The band was heavy in tuned, percussive instruments — vibraphone (Rob Lopez), hammered dulcimer (Damon Waitkus), piano (Michael Coleman), and guitar (Karl Evangelista) for sounds that could be placid like deep water or rustling and restless like a mountain stream. Evangelista kept the guitar volume turned down, but still shredded madly in places, creating an oddly pleasant background fuzz — it was a nice effect. Their closing piece had everyone playing homemade can-and-string instruments, gently banging and plucking away.
For the second set, Ryan led a quartet with Scott Looney (piano), Jason Hoopes (bass), and Jordan Glenn (drums) in a long, jazzy improvisation that kicked off as a fast and heavy post-bop bounce. They kept that jazz vibe going for a second piece featuring Rent Romus (sax) and C.J. Borosque (trumpet), who along with Looney had been members of Forward Energy, a Ryan-led improv band. That piece took off like a screaming rocket and kept the energy going for the most part, a good upbeat way to close out the birthday celebration.

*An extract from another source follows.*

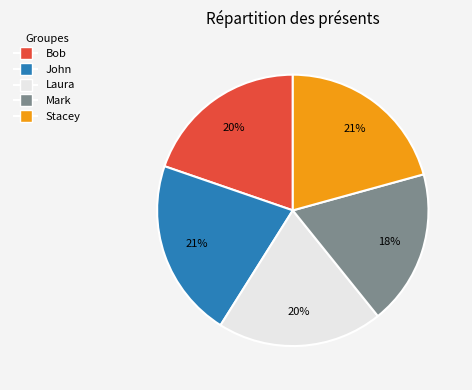

How many slices are in this pie chart?

5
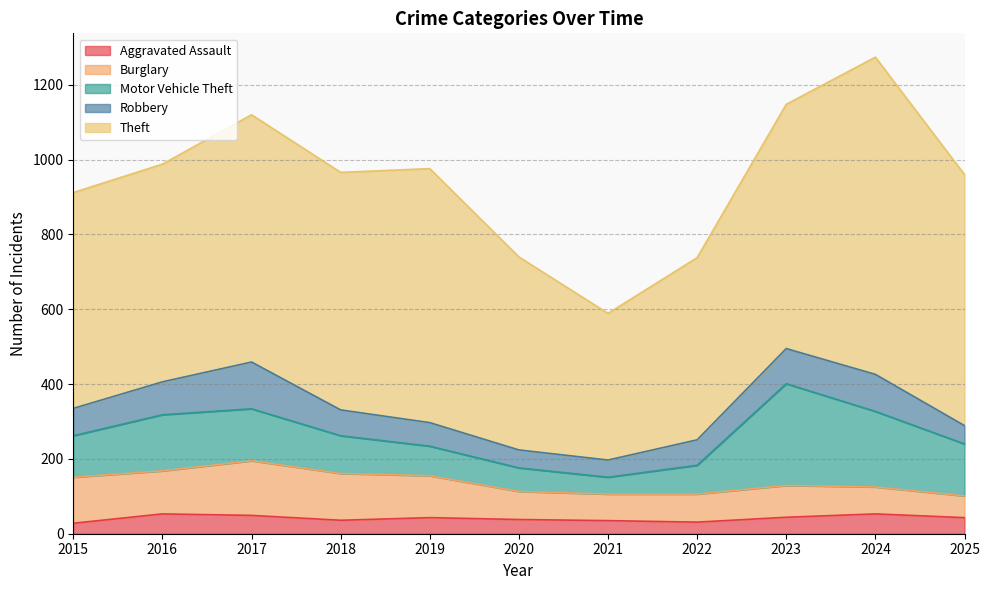

List the series in order of their peak value, highest first.

Theft, Motor Vehicle Theft, Burglary, Robbery, Aggravated Assault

Now in their third year of monthly song releases, the Rabbit Rabbit duo of Carla Kihlstedt and Matthias Bossi are building up quite a catalog. Their second album of songs, Swallow Me Whole, is due out on July 8, and they’ll be coming to the Bay Area with a show at the Freight & Salvage on Thursday, July 10, augmented by Myles Boisen on guitar and George Ban-Weiss on bass.
The songs on come from the Rabbit Rabbit Radio web site, a kind of online multimedia magazine that showcases a new song each month, with an accompanying video, photographs from the couple’s life adventures (including their ever-growing children), and some user-generated input.

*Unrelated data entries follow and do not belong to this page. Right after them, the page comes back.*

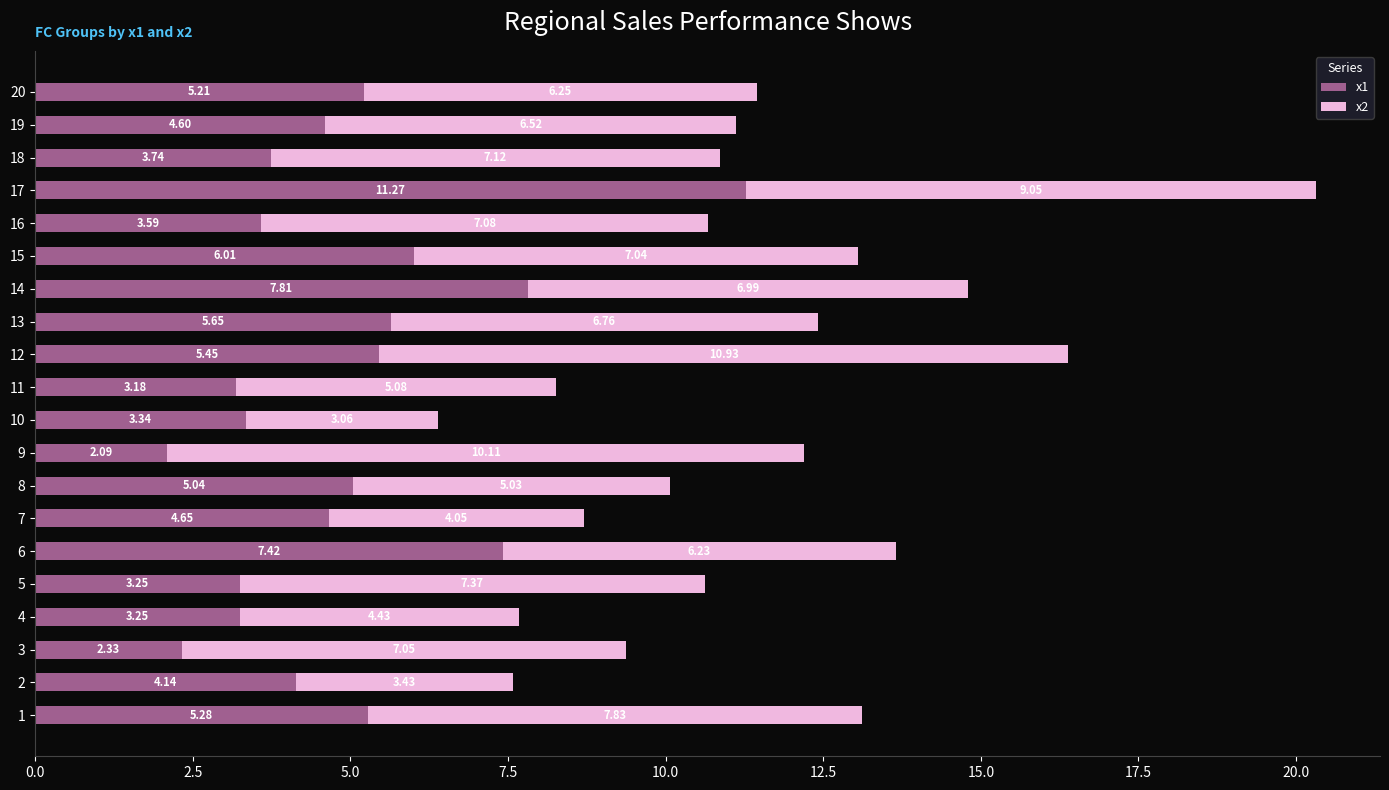

What is the total value across all series at 1?

13.1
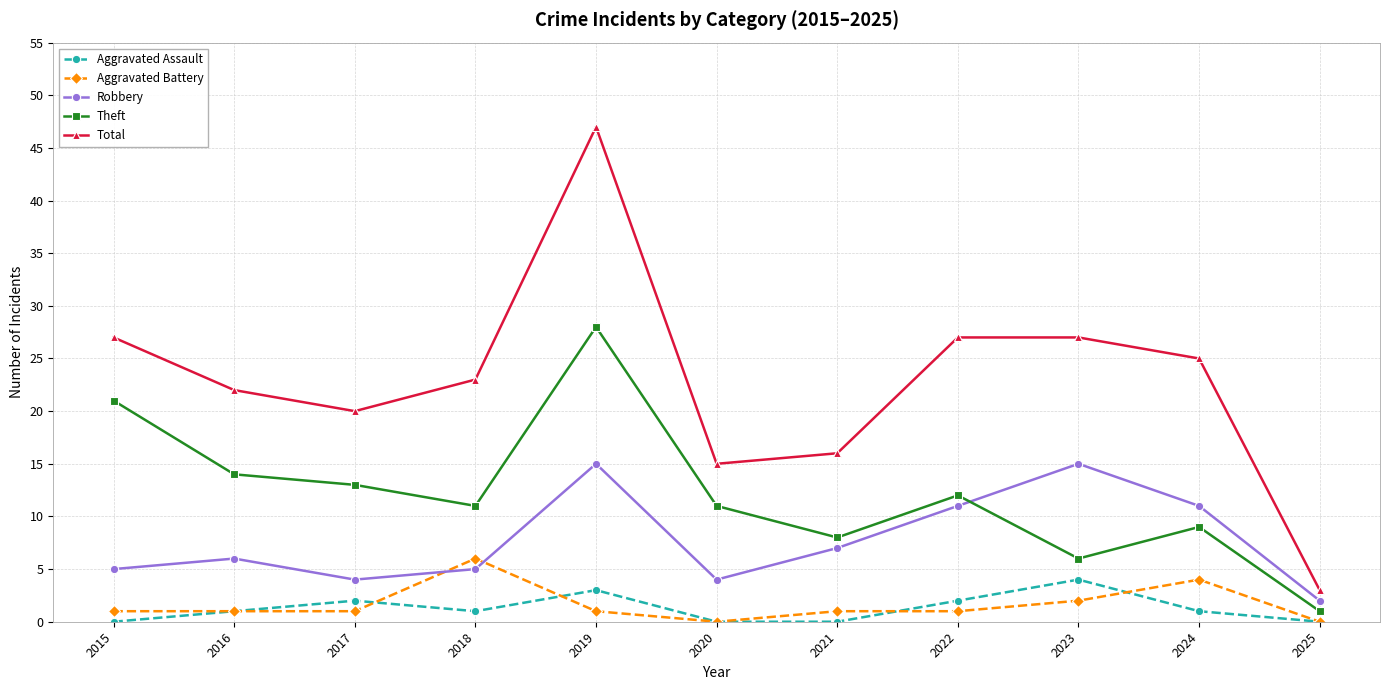

Which series has the largest total across all categories?

Total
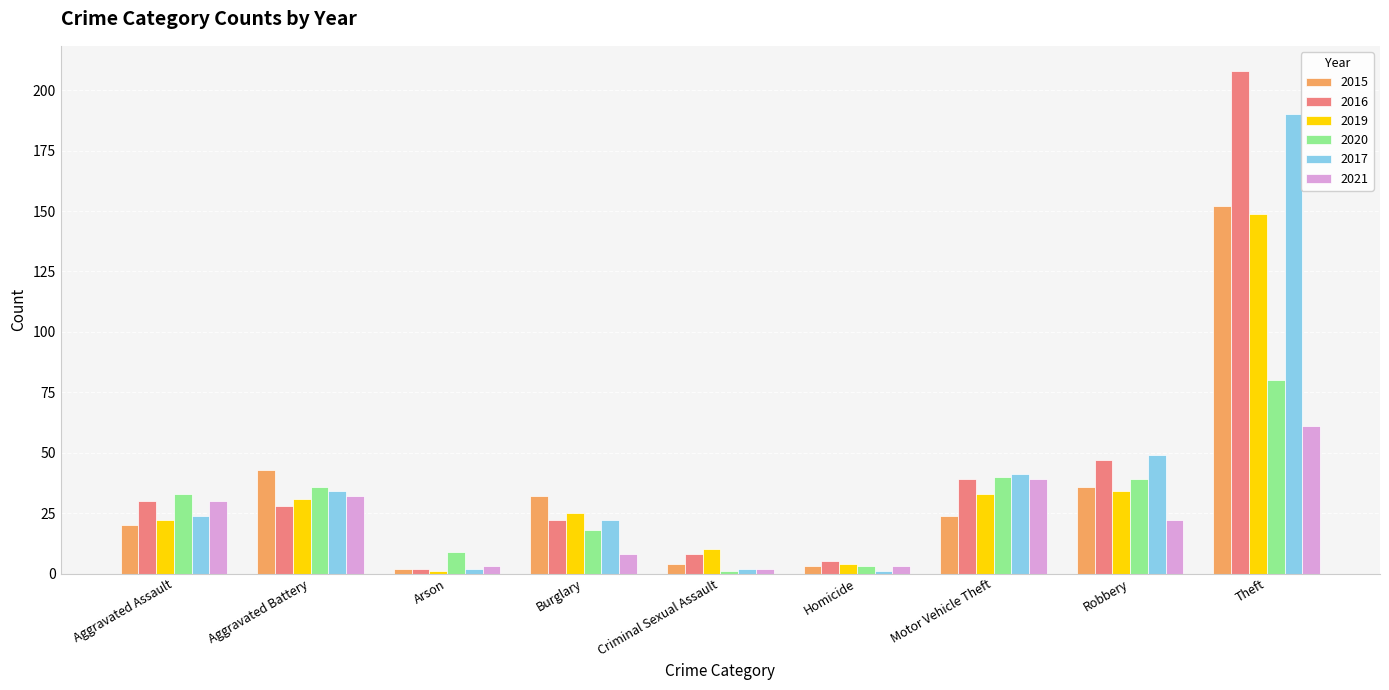

What is the label of the 1st bar from the left?

Aggravated Assault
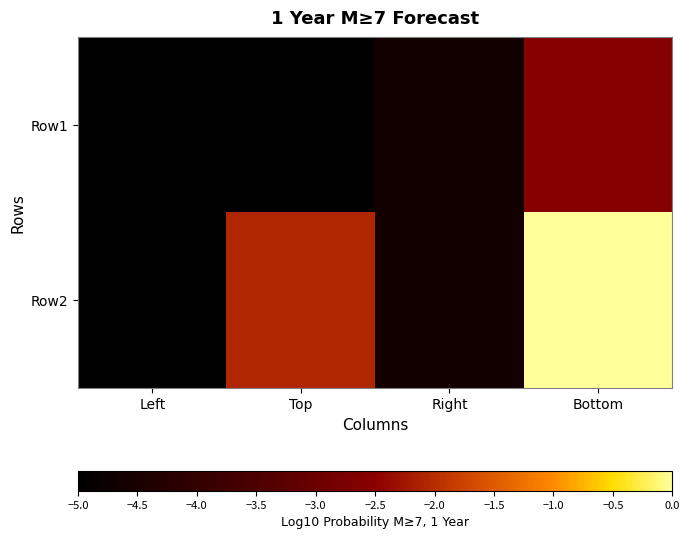

Rank the series by their average value, from highest to lowest.

Row2, Row1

And the songs are something else, drawing from pop and Americana but also laced with the edgy experimentalism that’s defined much of Kihlstedt and Bossi’s careers. The styles range from delicate piano ballads to raw-nerve rock. They’ve been getting some deserved notice, too; “After the Storm,” from Year 1 of Rabbit Rabbit Radio, won in the “eclectic” category at this year’s Independent Music Awards.

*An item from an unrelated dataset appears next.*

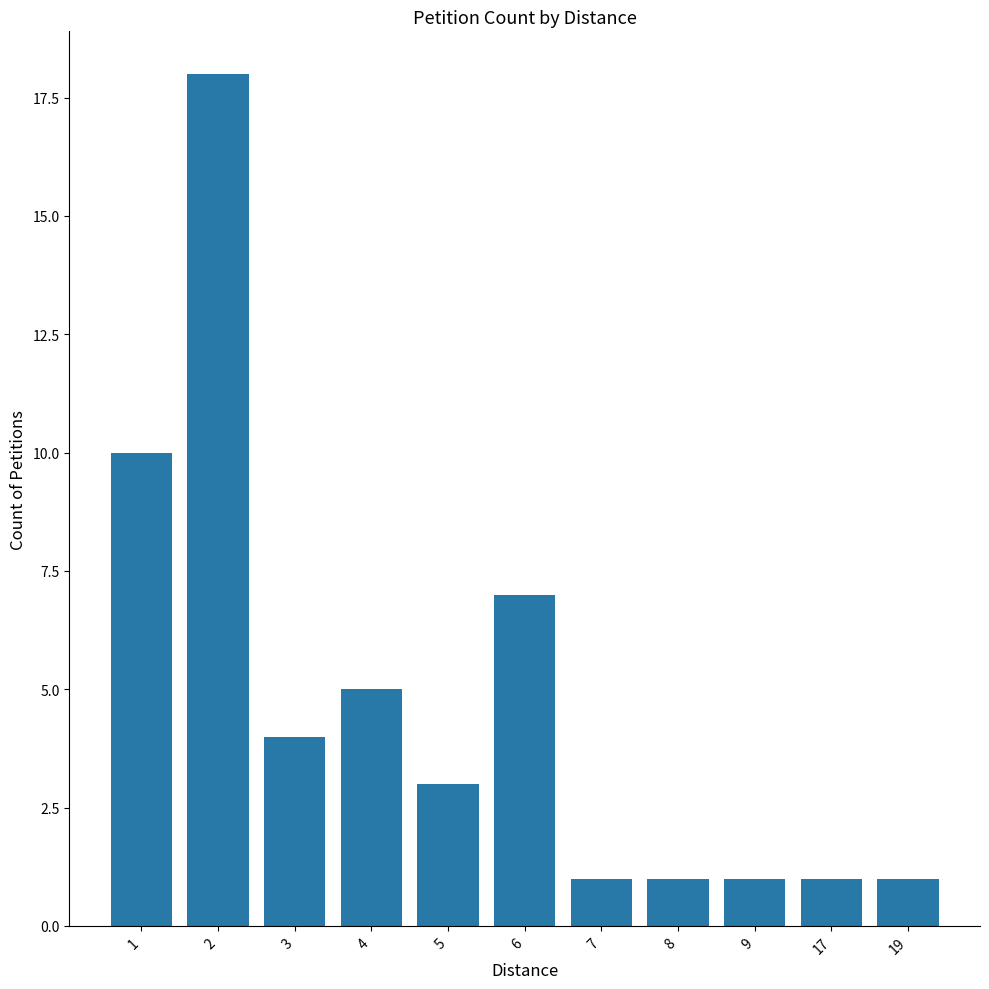

Count the values in the range 1 to 7.

9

You can sample the Rabbit Rabbit catalogue on YouTube. They haven’t yet posted this month’s knockout punch (“Nameless,” featuring Shahzad Izmaily on guitar) but here’s a video for “Falling Awake,” with guitarist Joel Hamilton, issued a few months ago.
Rabbit Rabbit is trying out a couple of new ideas. For this year’s songs, they’ve been working with a guitarist each month, and Kihlstedt has set aside her trademark violin, which helped make her name in groups like Tin Hat and Sleepytime Gorilla Museum.
Here’s something even more different: In lieu of being a CD, Rabbit Rabbit, Volume 2 — Swallow Me Whole is being sold as a limited-edition poster featuring all the lyrics and credits, and a download code for the songs themselves.
It’s an interesting idea. I’ve been thinking that people buy CDs at shows more as souvenirs than anything else. Even in a digital age, it’s nice to walk away carrying something — so, why not a poster instead of a CD?
Rupa, of local world-music faves Rupa & The April Fishes, will be opening the Freight & Salvage show. The full Rabbit Rabbit itinerary looks like this:
- Thur. July 10 — Freight & Salvage, Berkeley
- Sat. July 12 — The Mint, Los Angeles
- Thur. July 31 — Union Hall, Brooklyn.